Ein Ort zum Entfalten
Dies sind
aufregende Zeiten. Niemand kann wirklich sicher sein, im welchen Ausmaß die
Veränderungen kommen werden, aber wir können sicher sein, dass sie signifikant
sein werden.
Die Einführung
von Gen-KI hat Parallelen zur Einführung von Low-Code/No-Code in den letzten
zehn Jahren.
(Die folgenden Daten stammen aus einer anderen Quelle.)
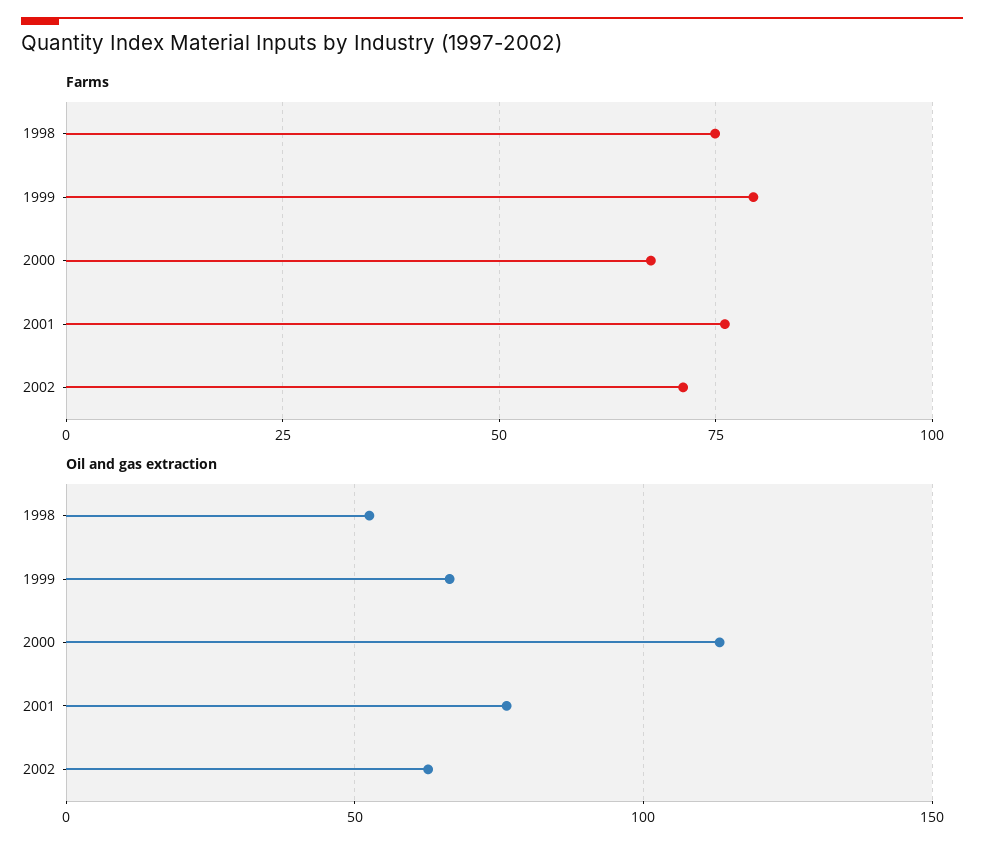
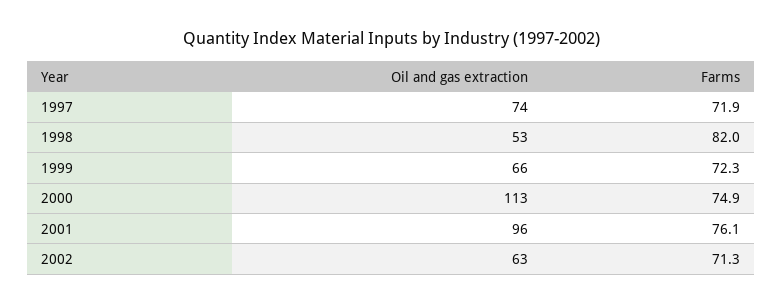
  {
    "Farms": {
-     "1998": 75,
+     "1998": 82,
-     "1999": 80,
+     "1999": 72.3,
-     "2000": 67.5,
+     "2000": 74.9,
      "2001": 76.1,
-     "2002": 71.3
+     "2002": 71.3,
+     "1997": 71.9
    },
    "Oil and gas extraction": {
      "1998": 53,
      "1999": 66,
      "2000": 113,
-     "2001": 75,
+     "2001": 96,
-     "2002": 63
+     "2002": 63,
+     "1997": 74
    }
  }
Obwohl Low-Code/No-Code in vielerlei Hinsicht maßgeschneiderte
Softwareentwicklung ersetzt hat, gibt es heute tatsächlich mehr
SoftwareentwicklerInnen als vor einem Jahrzehnt. Dies liegt daran, dass sowohl
Low-Code/No-Code als auch Gen-KI immer auf die einfachsten Aufgaben der
Softwareentwicklung abzielen werden.
Ich glaube nicht,
dass es eine Gefahr für SoftwareentwicklerInnen gibt. Technologie wird
weiterhin ein Ort sein, an dem Menschen gedeihen können, indem sie auf den
immer ausgefeilteren Ergebnissen aufbauen, die uns KI in Zukunft liefert.
In unserem Blogartikel liegt uns die Gleichberechtigung aller Geschlechter am Herzen. Daher formulieren wir unsere Artikel stets genderneutral, um alle LeserInnen gleichermaßen anzusprechen und zu inkludieren.